En adoptant en commission le texte définitif du projet de loi anti-terroriste, les députés ont peut être bien ouvert la boîte de Pandore. Dans les tuyaux depuis plusieurs mois, le projet de loi 2110 renforçant les dispositions relatives à la lutte contre le terrorisme présenté par le ministre de l'Intérieur Bernard Cazeneuve - et qui doit être présenté devant les députés mi-septembre - prévoit en effet une disposition qui n'a pas manqué d'hérisser certains poils. Dont ceux de Christian Paul et de Christiane Féral-Schuhl, co-présidents de la Commission Numérique de l'Assemblée Nationale mise en place en février dernier.

En ligne de mire : L'amendement CL46 sur l'article 9 présenté par le rapporteur Sébastien Pietrasanta, qui autorise l'autorité administrative, en l'absence de retrait dans un délai de 24h par l'éditeur d'un site web diffusant du contenu faisant l'apologie d'actes terroristes, à faire procéder au blocage dudit site directement par les Fournisseurs d'Accès Internet. Mais également, en l'absence d'informations permettant d'identifier l'éditeur ou l'hébergeur du site concerné, d'ordonner aux FAI de bloquer le site sans qu'aucune demande préalable de retrait ait été effectuée. Des dispositions qui n'ont pas manqué de faire réagir la Commission Numérique.

« La Commission partage pleinement l'objectif du Gouvernement de lutter contre les contenus visés par le projet de loi mais s'inquiète néanmoins du fait que la notion d'apologie du terrorisme puisse être interprétée de façon extensive si sa réalité n'est pas soumise à l'appréciation préalable du juge judiciaire », a d'abord indiqué la Commission Numérique dans une recommandation communiquée mardi. « De manière générale, la Commission souhaite rappeler que le préalable d'une décision judiciaire apparaît comme un principe essentiel, de nature à respecter l'ensemble des intérêts en présence, lorsqu'est envisagé le blocage de l'accès à des contenus illicites sur des réseaux numériques. Non seulement ce préalable constitue une garantie forte de la liberté d'expression et de communication, mais il vise aussi à préserver la neutralité des réseaux. »

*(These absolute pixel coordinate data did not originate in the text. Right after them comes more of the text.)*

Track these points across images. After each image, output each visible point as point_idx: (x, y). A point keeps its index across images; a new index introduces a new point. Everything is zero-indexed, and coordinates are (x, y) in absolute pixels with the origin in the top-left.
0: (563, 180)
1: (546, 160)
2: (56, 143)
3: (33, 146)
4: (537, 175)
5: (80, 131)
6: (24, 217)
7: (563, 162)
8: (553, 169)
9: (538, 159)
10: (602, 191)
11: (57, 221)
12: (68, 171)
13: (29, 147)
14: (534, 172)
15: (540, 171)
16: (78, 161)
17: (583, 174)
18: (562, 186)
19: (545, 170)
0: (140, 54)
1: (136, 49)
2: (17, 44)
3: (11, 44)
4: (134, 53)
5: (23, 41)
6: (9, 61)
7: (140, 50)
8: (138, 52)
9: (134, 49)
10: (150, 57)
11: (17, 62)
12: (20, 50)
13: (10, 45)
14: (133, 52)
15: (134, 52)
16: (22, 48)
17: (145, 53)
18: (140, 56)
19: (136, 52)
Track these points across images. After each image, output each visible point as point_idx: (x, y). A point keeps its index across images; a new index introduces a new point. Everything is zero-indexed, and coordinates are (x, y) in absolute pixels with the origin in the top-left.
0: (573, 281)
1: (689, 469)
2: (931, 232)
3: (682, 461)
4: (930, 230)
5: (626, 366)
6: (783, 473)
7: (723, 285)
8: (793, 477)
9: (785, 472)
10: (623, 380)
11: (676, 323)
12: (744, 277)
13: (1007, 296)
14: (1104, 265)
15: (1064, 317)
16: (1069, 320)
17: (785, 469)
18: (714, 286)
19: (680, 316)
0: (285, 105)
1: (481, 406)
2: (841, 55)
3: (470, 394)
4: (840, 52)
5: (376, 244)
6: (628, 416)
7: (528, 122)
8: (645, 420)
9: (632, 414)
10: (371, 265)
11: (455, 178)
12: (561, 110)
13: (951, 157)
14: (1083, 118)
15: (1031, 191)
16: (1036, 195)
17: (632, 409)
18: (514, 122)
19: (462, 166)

Procédure de retrait des contenus Vs blocage des sites 

Et la Commission Numérique d'enfoncer le clou : « La Commission rappelle qu'en l'état actuel des technologies, un même serveur pouvant héberger plusieurs contenus, les solutions de blocage sont susceptibles d'entraîner du sur-blocage, c'est-à-dire le blocage de contenus légaux autres que ceux visés, ce qui constitue une atteinte à la liberté d'expression et de communication de tiers [...] Il existe des techniques permettant de contourner chaque type de blocage de manière relativement simple comme l'utilisation de sites miroir, l'utilisation d'un proxy, le chiffrement ou le recours à un réseau privé virtuel. »

Compte tenu de ces éléments, la Commission Numérique estime que le retrait du contenu illicite auprès des hébergeurs, lorsque ces derniers sont coopératifs, doit être privilégié par rapport au blocage, mais qu'en présence d'hébergeurs non coopératifs, il est alors recommandé d'utiliser du blocage à titre subsidiaire et sur décision judiciaire.